Cette expérience comportait une difficulté particulière puisque nous sommes peu habitués à entendre notre voix telle que les autres l'entendent; elle nous parvient en effet modifiée par la résonance de notre boite crânienne.
Pour son expérience, Christine Rosa a procédé à l'aide d'une tâche motrice: les participants, tous droitiers, devaient indiquer si les mots entendus provenaient de l'enregistrement de leur voix, d'une voix familière ou d'une voix célèbre en appuyant sur une touche appropriée. La tâche a été répétée pour chacune des deux mains. Si la reconnaissance de sa propre voix est davantage traitée par l'hémisphère droit, cela devrait s'observer par une vitesse de réaction différente selon la main utilisée.
L'expérience a en fait établi que la vitesse de réaction de la main gauche est plus grande lorsque les participants reconnaissent leur voix. La différence n'est que de 40 à 50 millisecondes, mais la vitesse de la main gauche égale alors celle de la main droite, qui est normalement supérieure chez les droitiers. Cette vitesse accrue de la main gauche ne s'observait pas lorsqu'il s'agissait des autres voix. Étant donné l'inversion à l'¦uvre dans la latéralisation cérébrale, le résultat obtenu signifie que l'hémisphère droit (commandant la main gauche) est effectivement davantage activé lorsque nous entendons notre propre voix.
Ces travaux constituent donc une autre pièce ajoutée aux données indiquant que le siège de la conscience de soi loge dans l'hémisphère droit. «Ce serait plus précisément dans le lobe frontal droit, indique Christine Rosa.
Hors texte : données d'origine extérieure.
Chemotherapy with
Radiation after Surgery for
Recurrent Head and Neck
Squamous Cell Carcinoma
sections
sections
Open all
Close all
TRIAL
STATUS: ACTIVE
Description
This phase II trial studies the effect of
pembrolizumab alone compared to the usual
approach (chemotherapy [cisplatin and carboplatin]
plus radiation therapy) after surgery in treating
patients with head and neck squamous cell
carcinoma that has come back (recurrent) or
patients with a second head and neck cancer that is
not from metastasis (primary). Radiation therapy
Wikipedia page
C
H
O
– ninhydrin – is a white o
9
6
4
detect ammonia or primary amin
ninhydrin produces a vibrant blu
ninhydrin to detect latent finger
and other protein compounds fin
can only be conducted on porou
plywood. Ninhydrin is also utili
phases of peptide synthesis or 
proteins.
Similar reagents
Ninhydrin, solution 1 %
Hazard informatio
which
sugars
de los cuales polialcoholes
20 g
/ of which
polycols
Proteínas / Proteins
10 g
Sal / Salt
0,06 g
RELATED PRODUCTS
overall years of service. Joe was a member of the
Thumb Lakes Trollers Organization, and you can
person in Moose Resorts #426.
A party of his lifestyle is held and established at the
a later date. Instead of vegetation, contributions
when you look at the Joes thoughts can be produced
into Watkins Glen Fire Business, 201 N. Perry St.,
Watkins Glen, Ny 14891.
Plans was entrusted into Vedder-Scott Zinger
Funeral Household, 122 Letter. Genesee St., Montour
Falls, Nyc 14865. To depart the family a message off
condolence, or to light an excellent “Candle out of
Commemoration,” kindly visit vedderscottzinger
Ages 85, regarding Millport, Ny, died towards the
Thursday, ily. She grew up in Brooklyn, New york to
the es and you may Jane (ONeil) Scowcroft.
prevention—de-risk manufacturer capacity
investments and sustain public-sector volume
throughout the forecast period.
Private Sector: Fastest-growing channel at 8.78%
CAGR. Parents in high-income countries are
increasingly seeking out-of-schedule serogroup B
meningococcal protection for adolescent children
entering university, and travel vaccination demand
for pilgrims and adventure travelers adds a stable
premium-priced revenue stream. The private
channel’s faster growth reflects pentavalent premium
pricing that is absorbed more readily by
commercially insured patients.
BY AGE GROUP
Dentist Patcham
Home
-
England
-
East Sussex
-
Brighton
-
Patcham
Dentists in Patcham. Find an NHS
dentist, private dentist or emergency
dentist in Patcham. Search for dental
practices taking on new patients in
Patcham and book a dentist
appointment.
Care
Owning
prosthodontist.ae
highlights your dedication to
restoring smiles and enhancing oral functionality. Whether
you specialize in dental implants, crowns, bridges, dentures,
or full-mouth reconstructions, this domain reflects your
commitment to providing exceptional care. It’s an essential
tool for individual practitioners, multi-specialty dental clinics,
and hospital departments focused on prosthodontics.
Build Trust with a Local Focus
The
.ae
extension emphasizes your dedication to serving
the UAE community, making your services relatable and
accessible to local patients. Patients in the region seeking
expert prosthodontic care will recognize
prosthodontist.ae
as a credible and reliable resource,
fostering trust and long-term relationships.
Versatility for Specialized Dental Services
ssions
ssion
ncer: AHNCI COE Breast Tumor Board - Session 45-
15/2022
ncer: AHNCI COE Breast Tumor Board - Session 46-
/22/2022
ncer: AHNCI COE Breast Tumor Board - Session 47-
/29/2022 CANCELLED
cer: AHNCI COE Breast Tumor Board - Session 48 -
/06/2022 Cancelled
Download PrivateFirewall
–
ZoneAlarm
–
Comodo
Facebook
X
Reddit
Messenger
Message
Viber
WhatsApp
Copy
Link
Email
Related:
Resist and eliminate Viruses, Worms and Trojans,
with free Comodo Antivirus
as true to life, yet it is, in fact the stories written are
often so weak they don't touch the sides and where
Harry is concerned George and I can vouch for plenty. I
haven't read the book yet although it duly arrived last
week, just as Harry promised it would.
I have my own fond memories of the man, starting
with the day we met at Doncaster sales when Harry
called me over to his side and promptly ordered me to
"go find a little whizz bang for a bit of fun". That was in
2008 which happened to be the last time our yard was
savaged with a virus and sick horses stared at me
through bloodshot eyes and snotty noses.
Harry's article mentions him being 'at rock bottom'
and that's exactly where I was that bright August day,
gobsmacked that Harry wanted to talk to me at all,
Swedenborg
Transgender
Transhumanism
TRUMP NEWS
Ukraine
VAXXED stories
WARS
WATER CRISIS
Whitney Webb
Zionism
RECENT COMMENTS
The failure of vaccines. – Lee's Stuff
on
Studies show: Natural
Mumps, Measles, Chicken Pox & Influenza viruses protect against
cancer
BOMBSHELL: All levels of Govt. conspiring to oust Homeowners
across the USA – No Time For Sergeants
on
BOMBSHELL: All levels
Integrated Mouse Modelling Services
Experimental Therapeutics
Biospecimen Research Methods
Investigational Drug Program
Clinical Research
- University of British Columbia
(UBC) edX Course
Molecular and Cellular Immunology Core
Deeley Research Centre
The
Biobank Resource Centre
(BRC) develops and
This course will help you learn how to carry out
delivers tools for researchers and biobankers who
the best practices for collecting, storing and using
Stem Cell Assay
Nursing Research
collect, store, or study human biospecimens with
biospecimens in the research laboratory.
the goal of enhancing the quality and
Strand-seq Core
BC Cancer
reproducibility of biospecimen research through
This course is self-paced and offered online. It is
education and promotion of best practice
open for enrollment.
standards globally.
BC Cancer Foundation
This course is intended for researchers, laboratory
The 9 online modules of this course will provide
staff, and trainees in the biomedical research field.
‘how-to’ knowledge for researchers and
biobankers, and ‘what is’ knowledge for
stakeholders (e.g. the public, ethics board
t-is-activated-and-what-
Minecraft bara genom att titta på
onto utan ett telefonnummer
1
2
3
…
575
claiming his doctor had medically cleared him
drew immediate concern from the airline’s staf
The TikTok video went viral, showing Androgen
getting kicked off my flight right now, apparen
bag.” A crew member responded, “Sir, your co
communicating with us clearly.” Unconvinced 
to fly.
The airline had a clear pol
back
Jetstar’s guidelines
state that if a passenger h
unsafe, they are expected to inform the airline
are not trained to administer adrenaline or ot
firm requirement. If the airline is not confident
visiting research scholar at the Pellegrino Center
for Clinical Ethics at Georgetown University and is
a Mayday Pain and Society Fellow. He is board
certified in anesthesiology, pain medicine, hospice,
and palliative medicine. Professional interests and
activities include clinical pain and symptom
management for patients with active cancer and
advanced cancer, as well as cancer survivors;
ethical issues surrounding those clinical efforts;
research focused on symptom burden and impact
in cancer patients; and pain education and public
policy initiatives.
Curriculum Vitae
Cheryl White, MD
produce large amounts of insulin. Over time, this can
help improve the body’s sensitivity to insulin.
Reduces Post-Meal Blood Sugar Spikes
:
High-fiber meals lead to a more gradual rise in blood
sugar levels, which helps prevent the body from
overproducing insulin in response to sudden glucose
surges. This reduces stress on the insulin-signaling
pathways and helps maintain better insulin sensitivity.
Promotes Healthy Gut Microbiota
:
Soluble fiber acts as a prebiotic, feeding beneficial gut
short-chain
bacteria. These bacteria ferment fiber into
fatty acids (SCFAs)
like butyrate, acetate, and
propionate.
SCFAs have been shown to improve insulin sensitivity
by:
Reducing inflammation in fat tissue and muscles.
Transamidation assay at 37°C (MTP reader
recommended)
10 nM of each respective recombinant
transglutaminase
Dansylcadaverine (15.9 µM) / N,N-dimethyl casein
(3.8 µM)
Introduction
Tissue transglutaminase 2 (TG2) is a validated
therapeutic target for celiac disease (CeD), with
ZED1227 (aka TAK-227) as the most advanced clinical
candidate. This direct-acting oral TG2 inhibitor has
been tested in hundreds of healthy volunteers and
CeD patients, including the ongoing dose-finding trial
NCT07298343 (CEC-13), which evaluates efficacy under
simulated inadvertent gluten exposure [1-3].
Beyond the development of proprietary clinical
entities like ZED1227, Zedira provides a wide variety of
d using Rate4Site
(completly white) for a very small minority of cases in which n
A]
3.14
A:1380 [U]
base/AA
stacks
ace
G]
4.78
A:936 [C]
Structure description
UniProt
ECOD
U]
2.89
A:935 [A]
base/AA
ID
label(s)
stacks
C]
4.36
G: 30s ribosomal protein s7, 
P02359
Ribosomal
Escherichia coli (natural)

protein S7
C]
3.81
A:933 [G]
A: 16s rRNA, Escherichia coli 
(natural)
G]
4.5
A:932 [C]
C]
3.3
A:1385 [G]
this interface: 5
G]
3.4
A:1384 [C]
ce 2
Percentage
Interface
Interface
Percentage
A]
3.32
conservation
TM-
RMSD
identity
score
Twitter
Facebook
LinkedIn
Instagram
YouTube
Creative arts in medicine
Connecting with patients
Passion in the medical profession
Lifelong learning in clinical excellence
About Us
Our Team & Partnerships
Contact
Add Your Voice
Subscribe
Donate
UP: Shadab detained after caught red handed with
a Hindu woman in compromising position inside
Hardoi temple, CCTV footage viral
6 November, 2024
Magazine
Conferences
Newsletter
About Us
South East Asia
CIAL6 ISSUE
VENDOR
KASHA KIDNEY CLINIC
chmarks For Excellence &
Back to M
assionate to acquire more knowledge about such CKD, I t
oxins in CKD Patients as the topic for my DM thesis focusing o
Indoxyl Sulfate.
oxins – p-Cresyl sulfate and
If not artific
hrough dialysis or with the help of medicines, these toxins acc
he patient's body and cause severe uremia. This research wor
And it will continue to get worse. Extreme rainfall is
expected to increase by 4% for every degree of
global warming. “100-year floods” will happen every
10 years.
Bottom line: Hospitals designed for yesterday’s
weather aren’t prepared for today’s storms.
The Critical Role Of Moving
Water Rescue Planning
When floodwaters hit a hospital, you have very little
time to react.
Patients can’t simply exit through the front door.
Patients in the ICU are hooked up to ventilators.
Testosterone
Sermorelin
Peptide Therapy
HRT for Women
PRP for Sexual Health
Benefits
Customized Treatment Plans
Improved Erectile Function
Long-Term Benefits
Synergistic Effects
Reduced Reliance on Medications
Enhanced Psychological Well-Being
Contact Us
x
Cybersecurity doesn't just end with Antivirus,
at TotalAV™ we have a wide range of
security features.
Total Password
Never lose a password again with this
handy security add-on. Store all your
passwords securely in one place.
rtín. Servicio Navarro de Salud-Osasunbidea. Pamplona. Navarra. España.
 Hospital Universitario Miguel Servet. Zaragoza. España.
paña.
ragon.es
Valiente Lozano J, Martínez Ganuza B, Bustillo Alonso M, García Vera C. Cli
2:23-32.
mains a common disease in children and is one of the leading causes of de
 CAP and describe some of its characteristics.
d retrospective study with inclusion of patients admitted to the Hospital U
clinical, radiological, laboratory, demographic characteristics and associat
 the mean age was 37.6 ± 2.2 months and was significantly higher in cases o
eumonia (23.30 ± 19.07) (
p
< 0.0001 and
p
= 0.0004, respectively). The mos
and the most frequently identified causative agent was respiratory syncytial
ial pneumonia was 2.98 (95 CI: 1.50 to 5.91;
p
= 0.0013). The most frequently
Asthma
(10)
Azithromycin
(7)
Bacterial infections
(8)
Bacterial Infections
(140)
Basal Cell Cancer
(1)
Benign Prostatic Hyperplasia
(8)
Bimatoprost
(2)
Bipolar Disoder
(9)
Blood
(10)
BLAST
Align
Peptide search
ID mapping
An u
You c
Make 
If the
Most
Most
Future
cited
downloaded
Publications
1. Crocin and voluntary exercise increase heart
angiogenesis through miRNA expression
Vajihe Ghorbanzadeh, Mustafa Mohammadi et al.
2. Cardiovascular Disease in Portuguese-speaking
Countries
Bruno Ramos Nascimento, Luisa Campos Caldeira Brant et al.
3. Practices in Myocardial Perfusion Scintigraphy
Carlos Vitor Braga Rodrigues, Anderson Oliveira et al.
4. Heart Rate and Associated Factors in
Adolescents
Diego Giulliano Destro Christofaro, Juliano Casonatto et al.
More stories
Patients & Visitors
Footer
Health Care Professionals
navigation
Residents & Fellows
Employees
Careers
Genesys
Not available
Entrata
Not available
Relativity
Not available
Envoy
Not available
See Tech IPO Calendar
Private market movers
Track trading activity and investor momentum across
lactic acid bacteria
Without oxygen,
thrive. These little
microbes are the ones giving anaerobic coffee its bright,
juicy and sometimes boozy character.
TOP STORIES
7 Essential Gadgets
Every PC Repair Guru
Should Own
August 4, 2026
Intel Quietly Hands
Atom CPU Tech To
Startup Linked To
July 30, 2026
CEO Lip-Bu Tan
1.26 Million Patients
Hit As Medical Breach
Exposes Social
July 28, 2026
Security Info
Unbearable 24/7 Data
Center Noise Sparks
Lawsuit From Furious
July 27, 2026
C'est là que résident les fonctions cognitives les plus évoluées, comme la planification de l'action et le raisonnement.»
Coopération plutôt que dominance
Si les habiletés cognitives de la conscience de soi sont spécifiques, cela veut-il dire que cette conscience est différente de la conscience tout court? Ici la chercheuse fait preuve de prudence. «Il n'y a pas de consensus sur les questions théoriques, répond-elle. Certains soutiennent qu'il s'agit de deux choses différentes et d'autres défendent l'idée que la conscience de soi est une partie de la conscience tout court. Mais rien n'est prouvé.»
Par ailleurs, ces nouvelles données sur la latéralisation assènent un autre coup au concept de la dominance hémisphérique. «C'est une notion archaïque, affirme Pascal Belin, codirecteur de la thèse de Christine Rosa avec Maryse Lassonde. La notion de dominance était fondée sur le fait que certaines fonctions motrices et langagières relèvent davantage de l'hémisphère gauche chez les droitiers, mais cela ne veut pas dire que cet hémisphère est dominant. Ce qu'on observe, c'est une coopération hémisphérique plutôt qu'une dominance de l'un ou de l'autre.»